▸ **Page excerpt**:
## Start

American commuting patterns negatively impacting individual achievement

In Robert Pagliarini’s best-selling book The Other 8 Hours, he discusses how we use the eight hours of our daily lives, outside of the eight we presumably spend at work and at sleep, are what determine our success in life. Pagliarini urges readers to look beyond their job to find success in their life whether it be through starting a business, losing weight, developing a hobby or even getting control of your finances.

Pagliarini states in his book that, “You lose 8 hours to sleep and you sell (at least) 8 hours to your job. That leaves just 8 more. What are you doing during the other 8 hours, and more importantly, what are the other 8 hours doing for you?”

The book relies on the assumption though that each person has a clearly delineated, and evenly balanced, three-slice pie. This is obviously not reality, but if we were to follow Pagliarini’s advice by maximizing The Other 8, what would we find?

With 16 hours of the day already ruled out for work and sleep we have just 8 valuable hours to improve our lives in the way we choose. A 2005 study by the Telework Exchange showed that Federal employees spent an average of 233 hours of their life commuting each year – a number that does not factor in the time spent driving on daily errands. The study found that if Federal employees were to telework three days each week, that they would get 98 hours of their life back each year. Citing an average savings of an hour per day, the Telework Exchange study identified that those teleworking can earn an MBA 35 percent faster, read 25 books in a year, clean out 83 closets, or train for a marathon with the time saved by not commuting.

This data is supportive of more than just teleworking, but reduced commuting and travel times in general. Those who are able to walk to work due to close proximity experience such savings, as do transit riders who are able to utilize their commute time for other enriching purposes that Pagliarini identifies as ways to improve your life.  Those who walk benefit doubly as they not only save themselves free time, but the time they do spend commuting helps to improve their health.

“Look around, anyone who is successful and lives a rich and meaningful life has used the other 8 hours,” Pagliarini exclaims. “Day in and day out, while others squander this time, they have invested it.”

The majority of people have overbooked schedules that do not have any more room to develop these personal attributes and improve their life. As a result that means each individual seeking success should look to maximize the free time they do have. Americans’ current commuting patterns dictate that approximately 15-20 percent of their “free time” is immediately wasted sitting in a car. If that time could be cut in half five to six days a week, the average American would experience similar time savings to the aforementioned federal employees who telecommuted three days a week, and experience similar benefits.

It appears that a clear option for Americans trying to improve their lives socially, financially, health-wise, or educationally is to cut out identified “life leeches” like commuting that suck up individual free time.

## End

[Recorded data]
## Start

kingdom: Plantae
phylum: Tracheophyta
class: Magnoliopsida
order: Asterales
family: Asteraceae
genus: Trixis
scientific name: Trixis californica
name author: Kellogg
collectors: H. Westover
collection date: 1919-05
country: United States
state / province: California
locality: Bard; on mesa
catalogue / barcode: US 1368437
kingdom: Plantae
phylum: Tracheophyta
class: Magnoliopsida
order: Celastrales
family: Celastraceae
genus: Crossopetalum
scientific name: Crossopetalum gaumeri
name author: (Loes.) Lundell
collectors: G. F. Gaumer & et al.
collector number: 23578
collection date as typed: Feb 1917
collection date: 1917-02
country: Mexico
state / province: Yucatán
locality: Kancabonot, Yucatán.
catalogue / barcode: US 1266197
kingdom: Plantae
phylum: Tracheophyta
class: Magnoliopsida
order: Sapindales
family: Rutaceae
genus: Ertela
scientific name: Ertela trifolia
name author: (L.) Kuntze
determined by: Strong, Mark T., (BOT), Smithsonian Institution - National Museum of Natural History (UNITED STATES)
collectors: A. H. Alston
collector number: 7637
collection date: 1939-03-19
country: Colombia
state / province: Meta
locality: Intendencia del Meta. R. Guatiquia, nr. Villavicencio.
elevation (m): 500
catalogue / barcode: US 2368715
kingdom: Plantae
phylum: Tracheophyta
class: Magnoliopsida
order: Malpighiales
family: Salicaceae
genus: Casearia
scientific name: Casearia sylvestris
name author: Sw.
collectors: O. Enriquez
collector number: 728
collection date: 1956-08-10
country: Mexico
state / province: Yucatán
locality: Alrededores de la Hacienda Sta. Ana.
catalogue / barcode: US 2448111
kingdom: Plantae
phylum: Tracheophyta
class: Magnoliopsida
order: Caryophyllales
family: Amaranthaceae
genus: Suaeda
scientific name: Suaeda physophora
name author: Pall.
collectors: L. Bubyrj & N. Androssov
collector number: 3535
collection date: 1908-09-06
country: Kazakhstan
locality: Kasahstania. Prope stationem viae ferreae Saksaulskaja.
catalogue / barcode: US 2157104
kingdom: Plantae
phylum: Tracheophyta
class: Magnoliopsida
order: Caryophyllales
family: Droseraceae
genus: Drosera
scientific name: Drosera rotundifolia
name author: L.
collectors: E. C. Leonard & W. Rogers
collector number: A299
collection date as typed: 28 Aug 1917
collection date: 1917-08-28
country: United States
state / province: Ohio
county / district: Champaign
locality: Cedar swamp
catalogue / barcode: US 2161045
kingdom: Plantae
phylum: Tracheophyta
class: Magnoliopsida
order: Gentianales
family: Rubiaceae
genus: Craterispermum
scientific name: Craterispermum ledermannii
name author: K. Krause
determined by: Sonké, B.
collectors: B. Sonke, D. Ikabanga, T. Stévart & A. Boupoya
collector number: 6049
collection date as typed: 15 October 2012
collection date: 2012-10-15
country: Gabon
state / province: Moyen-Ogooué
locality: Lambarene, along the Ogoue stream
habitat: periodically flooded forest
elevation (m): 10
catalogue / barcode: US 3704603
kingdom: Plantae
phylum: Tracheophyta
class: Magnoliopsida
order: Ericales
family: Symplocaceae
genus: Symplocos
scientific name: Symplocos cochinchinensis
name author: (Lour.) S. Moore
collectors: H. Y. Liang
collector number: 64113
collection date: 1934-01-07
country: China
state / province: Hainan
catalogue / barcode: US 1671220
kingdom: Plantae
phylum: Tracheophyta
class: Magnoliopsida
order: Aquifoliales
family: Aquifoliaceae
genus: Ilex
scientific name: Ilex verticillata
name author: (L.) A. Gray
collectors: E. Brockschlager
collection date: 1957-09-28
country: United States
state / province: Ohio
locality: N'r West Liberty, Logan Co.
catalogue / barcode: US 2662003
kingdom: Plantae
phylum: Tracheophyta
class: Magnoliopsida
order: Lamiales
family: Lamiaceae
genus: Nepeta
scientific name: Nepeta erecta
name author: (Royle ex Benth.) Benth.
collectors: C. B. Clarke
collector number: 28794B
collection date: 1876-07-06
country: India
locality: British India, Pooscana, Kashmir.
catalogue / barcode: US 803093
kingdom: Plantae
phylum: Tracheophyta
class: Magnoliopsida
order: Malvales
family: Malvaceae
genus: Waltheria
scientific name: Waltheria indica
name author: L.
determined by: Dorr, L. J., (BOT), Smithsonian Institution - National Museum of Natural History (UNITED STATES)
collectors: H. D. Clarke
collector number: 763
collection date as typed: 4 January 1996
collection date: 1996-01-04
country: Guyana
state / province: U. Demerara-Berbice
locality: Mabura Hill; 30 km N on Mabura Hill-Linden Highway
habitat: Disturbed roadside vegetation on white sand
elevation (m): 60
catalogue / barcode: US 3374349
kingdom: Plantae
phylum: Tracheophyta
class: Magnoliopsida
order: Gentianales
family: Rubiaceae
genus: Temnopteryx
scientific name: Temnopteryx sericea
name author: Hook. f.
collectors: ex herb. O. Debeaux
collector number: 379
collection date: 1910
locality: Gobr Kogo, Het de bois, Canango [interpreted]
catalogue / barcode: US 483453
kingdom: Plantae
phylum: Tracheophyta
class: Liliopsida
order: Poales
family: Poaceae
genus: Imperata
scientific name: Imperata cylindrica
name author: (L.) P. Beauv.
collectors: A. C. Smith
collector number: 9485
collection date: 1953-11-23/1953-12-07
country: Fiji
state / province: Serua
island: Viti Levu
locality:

## End

▸ **Written request**: Extract the passage of the commuting article from "The majority of" up to and including "individual free time.".

▸ **Output for this task**:
The majority of people have overbooked schedules that do not have any more room to develop these personal attributes and improve their life. As a result that means each individual seeking success should look to maximize the free time they do have. Americans’ current commuting patterns dictate that approximately 15-20 percent of their “free time” is immediately wasted sitting in a car. If that time could be cut in half five to six days a week, the average American would experience similar time savings to the aforementioned federal employees who telecommuted three days a week, and experience similar benefits.

It appears that a clear option for Americans trying to improve their lives socially, financially, health-wise, or educationally is to cut out identified “life leeches” like commuting that suck up individual free time.